▶ **Brief**:
Each line of the data has to be written out again exactly as shown.

:: Source data ::

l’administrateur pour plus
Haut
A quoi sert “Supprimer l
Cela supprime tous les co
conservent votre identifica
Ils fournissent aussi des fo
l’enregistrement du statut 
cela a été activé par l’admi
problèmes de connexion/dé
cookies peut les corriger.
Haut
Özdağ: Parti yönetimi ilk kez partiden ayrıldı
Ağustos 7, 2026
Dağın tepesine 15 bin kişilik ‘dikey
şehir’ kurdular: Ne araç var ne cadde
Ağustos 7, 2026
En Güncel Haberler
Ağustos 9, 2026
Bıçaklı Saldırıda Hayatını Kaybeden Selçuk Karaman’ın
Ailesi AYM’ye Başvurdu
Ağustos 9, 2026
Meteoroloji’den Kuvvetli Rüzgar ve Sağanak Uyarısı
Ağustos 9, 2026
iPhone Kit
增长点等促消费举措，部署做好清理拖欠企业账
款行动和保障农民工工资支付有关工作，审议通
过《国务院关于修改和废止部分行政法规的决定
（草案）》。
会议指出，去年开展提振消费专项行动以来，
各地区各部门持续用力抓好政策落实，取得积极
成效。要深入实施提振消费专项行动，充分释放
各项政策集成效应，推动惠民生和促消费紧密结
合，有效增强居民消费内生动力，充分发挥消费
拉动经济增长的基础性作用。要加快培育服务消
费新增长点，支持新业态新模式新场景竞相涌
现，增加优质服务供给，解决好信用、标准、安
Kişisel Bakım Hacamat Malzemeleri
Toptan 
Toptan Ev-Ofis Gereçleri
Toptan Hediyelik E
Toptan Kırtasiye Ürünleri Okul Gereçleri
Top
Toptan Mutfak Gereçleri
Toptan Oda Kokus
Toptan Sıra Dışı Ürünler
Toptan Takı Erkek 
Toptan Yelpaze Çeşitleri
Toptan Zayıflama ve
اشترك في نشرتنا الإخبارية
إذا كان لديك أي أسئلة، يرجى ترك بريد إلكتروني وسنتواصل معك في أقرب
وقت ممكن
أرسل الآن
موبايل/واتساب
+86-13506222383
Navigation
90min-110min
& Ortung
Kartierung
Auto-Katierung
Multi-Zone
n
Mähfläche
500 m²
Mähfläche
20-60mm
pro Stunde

:::

▶ **Solved exercise**:
l’administrateur pour plus
Haut
A quoi sert “Supprimer l
Cela supprime tous les co
conservent votre identifica
Ils fournissent aussi des fo
l’enregistrement du statut 
cela a été activé par l’admi
problèmes de connexion/dé
cookies peut les corriger.
Haut
Özdağ: Parti yönetimi ilk kez partiden ayrıldı
Ağustos 7, 2026
Dağın tepesine 15 bin kişilik ‘dikey
şehir’ kurdular: Ne araç var ne cadde
Ağustos 7, 2026
En Güncel Haberler
Ağustos 9, 2026
Bıçaklı Saldırıda Hayatını Kaybeden Selçuk Karaman’ın
Ailesi AYM’ye Başvurdu
Ağustos 9, 2026
Meteoroloji’den Kuvvetli Rüzgar ve Sağanak Uyarısı
Ağustos 9, 2026
iPhone Kit
增长点等促消费举措，部署做好清理拖欠企业账
款行动和保障农民工工资支付有关工作，审议通
过《国务院关于修改和废止部分行政法规的决定
（草案）》。
会议指出，去年开展提振消费专项行动以来，
各地区各部门持续用力抓好政策落实，取得积极
成效。要深入实施提振消费专项行动，充分释放
各项政策集成效应，推动惠民生和促消费紧密结
合，有效增强居民消费内生动力，充分发挥消费
拉动经济增长的基础性作用。要加快培育服务消
费新增长点，支持新业态新模式新场景竞相涌
现，增加优质服务供给，解决好信用、标准、安
Kişisel Bakım Hacamat Malzemeleri
Toptan 
Toptan Ev-Ofis Gereçleri
Toptan Hediyelik E
Toptan Kırtasiye Ürünleri Okul Gereçleri
Top
Toptan Mutfak Gereçleri
Toptan Oda Kokus
Toptan Sıra Dışı Ürünler
Toptan Takı Erkek 
Toptan Yelpaze Çeşitleri
Toptan Zayıflama ve
اشترك في نشرتنا الإخبارية
إذا كان لديك أي أسئلة، يرجى ترك بريد إلكتروني وسنتواصل معك في أقرب
وقت ممكن
أرسل الآن
موبايل/واتساب
+86-13506222383
Navigation
90min-110min
& Ortung
Kartierung
Auto-Katierung
Multi-Zone
n
Mähfläche
500 m²
Mähfläche
20-60mm
pro Stunde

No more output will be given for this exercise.